Monday, 16 April 2018

The Uldale Fells


In contrast to our last trip to these fells where we did The Knott, Great Sca Fell and Coomb Height in the snow, this walk had a definite spring like quality.  So much so we were warmed by the sun and serenaded by Skylarks most of the way around. 

Today's plan was to climb Great Cockup (526m) first, followed by Meal Fell (550m), Great Scar Fell (651), Brae Fell (585m) and Longlands Fell (482m).

Parking at Longlands we had a pleasant if occasionally boggy walk up to Trusmadoor.  From here it was a steepish climb up onto Great Cockup.  To start with the skies were uniform grey, but once on the summit a few breaks began to show through the murk. 


The summit of Great Cockup with Skiddaw beyond.

Rather than bag the summit and charge off, we also visited the Western top before retracing our steps to Trusmadoor. Here we had a nice chat to an elderly chap who had completed the Wainwright's some time ago and was now revisiting some. 

From here we made a short steep ascent to Meal Fell, which had a stone shelter and multitude of small cairns marking each and every high point.  

Shelter on Meal Fell

Skiddaw from Meal Fell

Longlands Fell from Meal Fell 
Great Sca Fell (main summit and northern top) from Meal Fell

Having visited them all we headed up to Great Sca Fell, but as we had already been on the summit a couple of weeks earlier, we made our way up to the col between the main summit and northern top.

The north top of Great Sca Fell

M checking we were where we thought we were

From here it was easy walking to Brae Fell where we sat in the sun for a well-earned break and the scoffing of egg sarnies.  This is the first warm weather we have felt for months and after our sandwiches and coffee it was tempting to laze away an hour.

Brae Fell and the view North.

That said the ground was a bit too wet for laying around so we made our way back towards Great Sca Fell for a couple of hundred metres before striking off towards Lowthwaite Fell.  While not a Wainwright it is a pleasant route leading to Longlands Fell, our final Wainwright of the day.  

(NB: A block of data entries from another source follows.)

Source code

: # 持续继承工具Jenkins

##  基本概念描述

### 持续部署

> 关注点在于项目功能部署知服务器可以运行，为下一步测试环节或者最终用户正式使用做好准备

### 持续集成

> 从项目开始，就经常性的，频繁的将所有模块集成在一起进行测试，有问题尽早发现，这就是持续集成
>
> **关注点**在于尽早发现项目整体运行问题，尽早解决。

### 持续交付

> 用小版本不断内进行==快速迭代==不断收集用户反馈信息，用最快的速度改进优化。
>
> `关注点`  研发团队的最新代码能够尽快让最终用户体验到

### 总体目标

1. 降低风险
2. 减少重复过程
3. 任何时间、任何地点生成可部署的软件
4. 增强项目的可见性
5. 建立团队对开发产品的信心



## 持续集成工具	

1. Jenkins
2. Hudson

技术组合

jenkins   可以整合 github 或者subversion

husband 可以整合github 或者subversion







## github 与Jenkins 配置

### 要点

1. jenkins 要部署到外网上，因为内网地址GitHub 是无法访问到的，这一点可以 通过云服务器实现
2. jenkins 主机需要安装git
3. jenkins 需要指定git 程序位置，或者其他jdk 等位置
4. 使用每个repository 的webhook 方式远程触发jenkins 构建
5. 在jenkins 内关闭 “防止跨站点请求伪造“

Binsey and Over Water from Longlands Fell

These rounded hills mark the boundary between the lakes and the lowlands stretching off towards Scotland and despite the haze we could still pick out the Solway Firth and the Dumfries and Galloway hills beyond.  
After this it was an easy stroll down to the Cumbria Way and then back along the track to our start point.

That's 105 of Wainwright's of 214 completed.  Three or four trips should take us below the 100 left to do mark if all goes to plan.